OK, I know of these requirements (being Danish myself!).
These are not considered accented characters in Danish, Swedish,
Norwegian, Finnish etc, but they are consideredd genuine letters.
For Danish it is ÆØÅ, placed after Z in the ordering.
In the case of ordering it is recoqnized that ordering is
a cultural convention that may differ from language/culture to
language/culture. So the ISO ordering standard (CD 14651) is
designed to be easily tailorable to accomodate languages like
Swedish and Danish.
Well, does the ordering have influence on WWW ?
I think it may do so, for example when a server sends over a
sorted list of files in a directory. It may also influence indexes
which could be of some importance in the chaotic world of the web.
So I think the web should support culturally dependent ordering.
> >For CJK there are a number of ways to sort 10646, and WG20 will specify
> >one. There may be more specified by national standardization bodies.
> >Will this not be adequate for a number of purposes?
> >SC2/WG2 will have sorting information available for all CJK characters.
> Sorting ideographs as such, e.g. by some of their graphical properties,
> is something that you may do if you don't have any other information.
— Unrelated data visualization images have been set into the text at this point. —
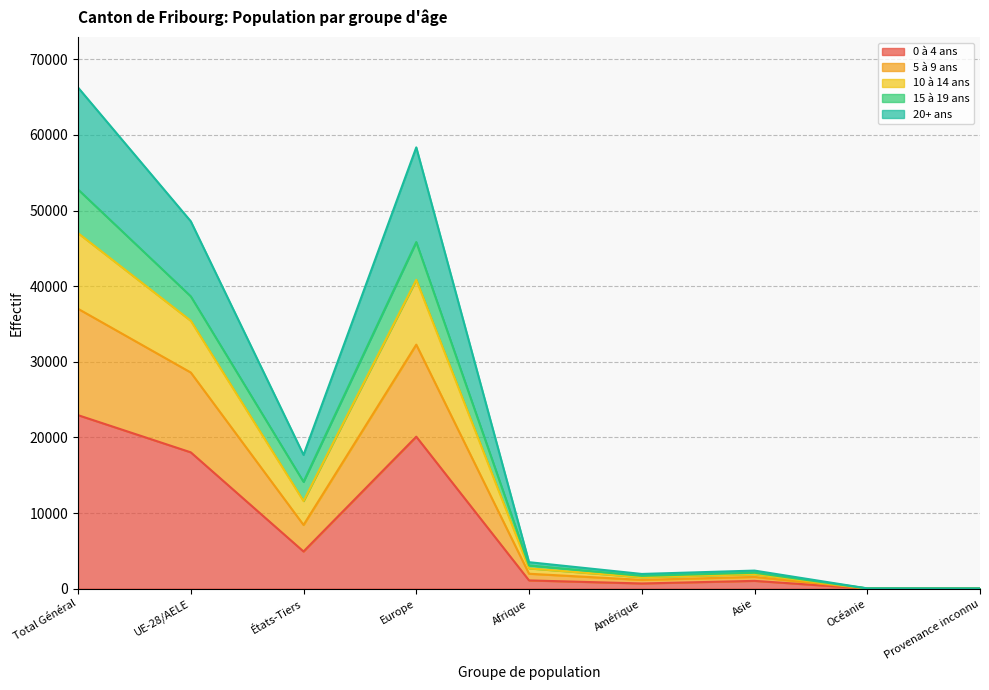

At which category is the sum across all series the highest?

Total Général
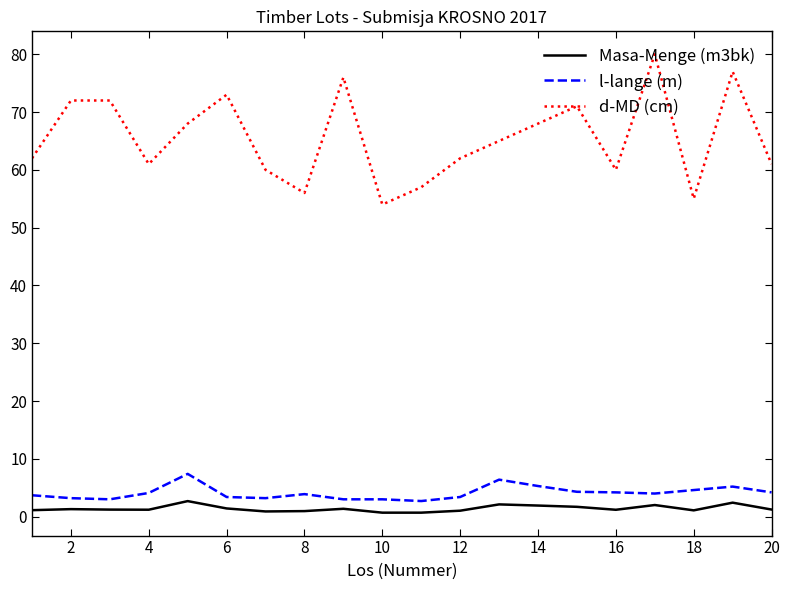

True or false: Masa-Menge (m3bk) and d-MD (cm) intersect in this chart.

False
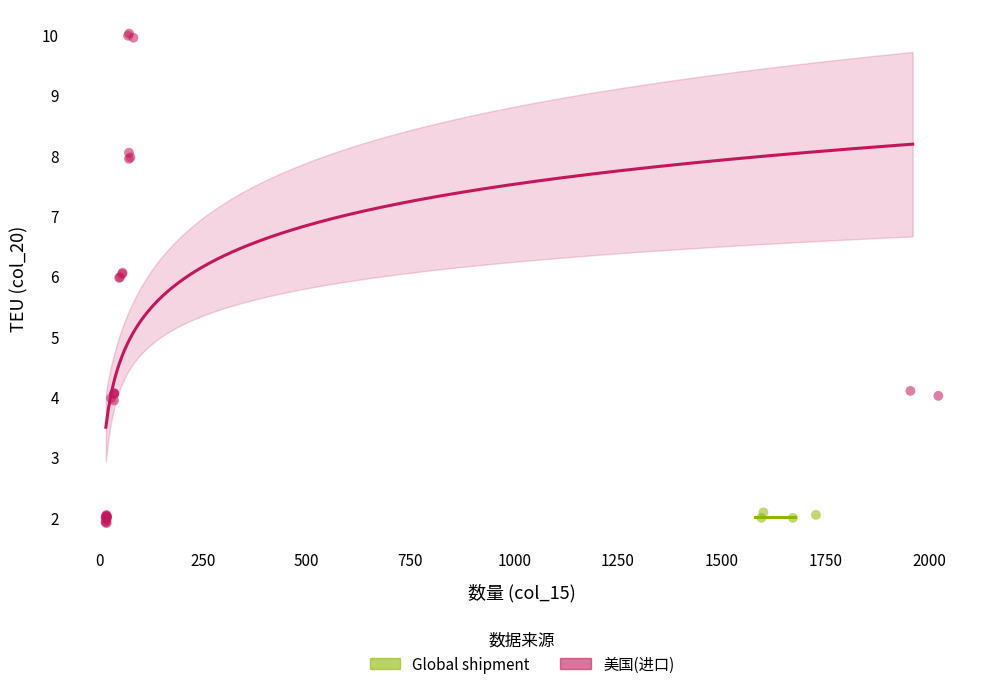

Which series reaches the maximum Y coordinate?

美国(进口)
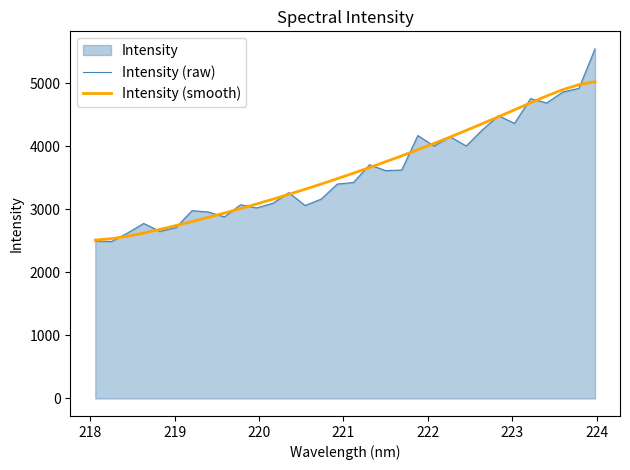

Reading right to left, transcribe all the data shown in this chart.

Intensity (raw): 5543.6	4917.0	4858.6	4685.1	4754.5	4362.0	4483.2	4258.0	4003.3	4150.5	4001.9	4168.8	3622.3	3612.6	3705.6	3423.9	3399.8	3160.4	3059.8	3263.6	3094.7	3021.5	3071.2	2879.7	2956.1	2978.4	2710.1	2649.6	2775.0	2623.8	2488.1	2496.6
Intensity (smooth): 5020.2	4975.6	4896.3	4796.3	4687.3	4576.1	4465.6	4356.7	4249.8	4145.2	4043.1	3943.7	3847.0	3753.1	3661.4	3572.0	3484.7	3399.7	3317.1	3236.8	3159.0	3083.6	3010.5	2939.9	2871.5	2805.2	2741.3	2680.1	2622.8	2572.4	2533.6	2512.2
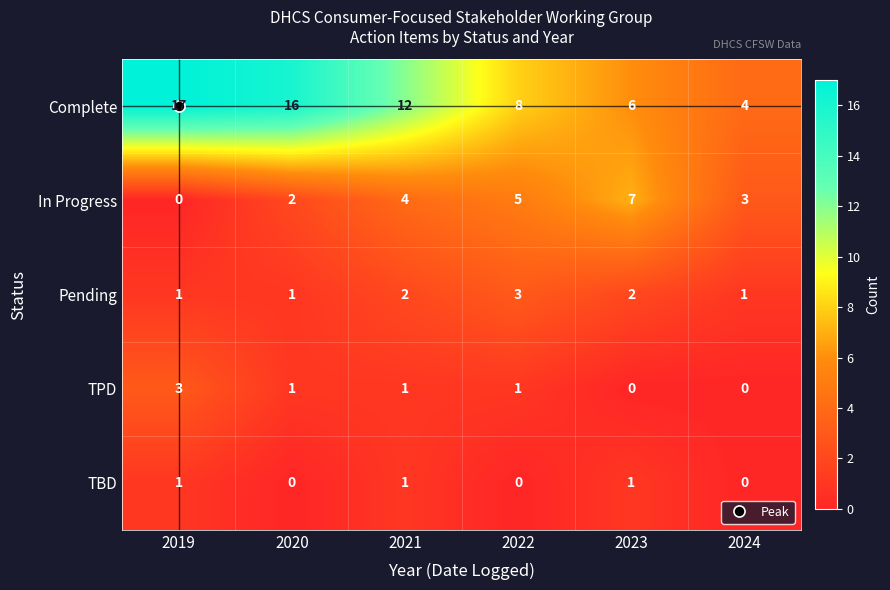

How many series are shown in this chart?

5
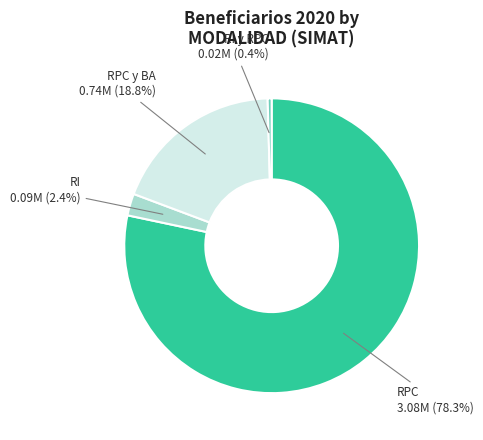

Is there a majority slice in this chart?

Yes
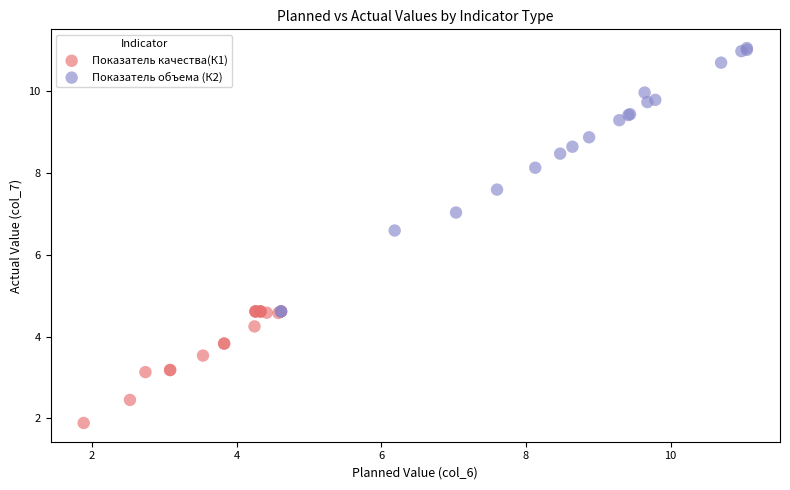

Which series has the widest spread of Y values?

Показатель объема (К2)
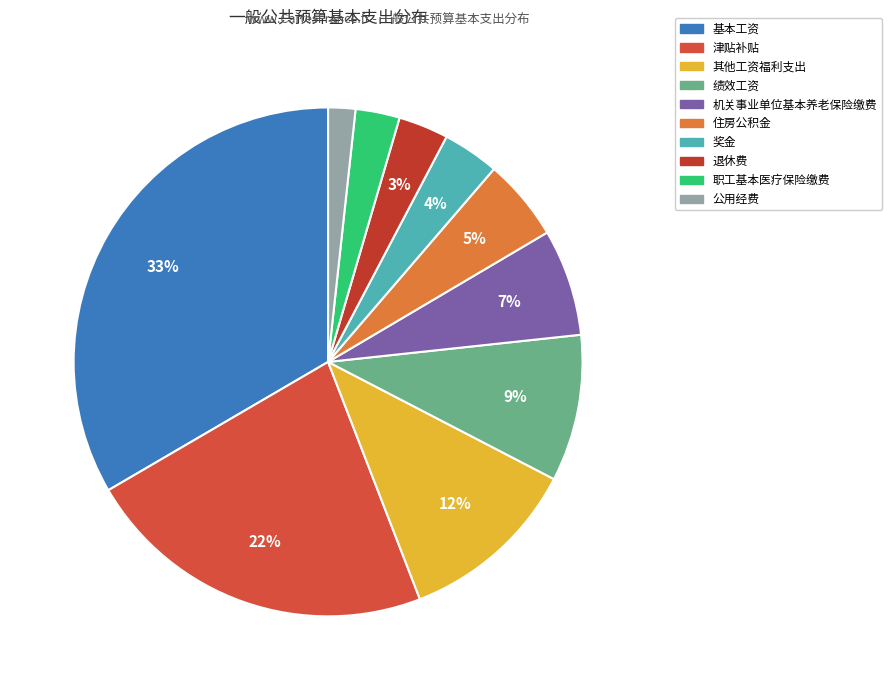

The 住房公积金 slice represents 1% of the pie. True or false?

False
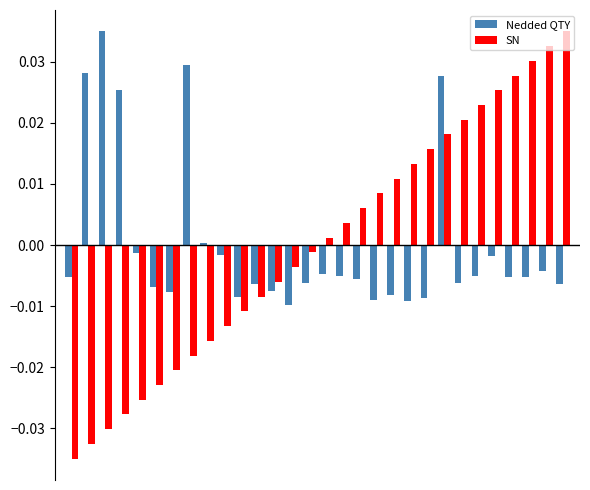

What are all the series names shown in the legend?

Nedded QTY, SN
> And it's fairly easy, as the ideographs are already sorted that way
> currently in ISO 10646, with two exceptions: (1) The ordering is based on
> some traditional dictionaries; things that many people nowadays would
> sort different are not considered. (2) With the addition of ideographic
> supplement(s), the interleaving of two or more collections has to be
Yes, we can sort 10646 CJK characters quite easily, when we only
look at the iformation available with these character (when we do not
have more information on for example the pronounciation).
There are several ways of sorting CJK characters, one is to use the
binary order of 10646. Others are to use other establihed schemes.
The CJK additions to 10646 will have a proposed ordering included
to merge with the current 10646 ordering.
> However, for many if not most purposes, it is customary to sort
> ideographs phonetically. Because, as Martin has mentionned, pronounciation
> of an ideograph depends on language and context, and the different
> languages have different phonetic sorting orders, it's impossible
> to say that ideograph A comes before ideograph B in all cases.
> What you need e.g. for correct sorting in an index, is to
> annotate the words and expressions you want to sort with phonetic
> information, and to use this phonetic information for sorting.
Yes, that is also my understanding.
But given that you do not have pronounciation data available for
a CJK string, I would say that the specifications of ISO CD 14651
is adequate for ordering them.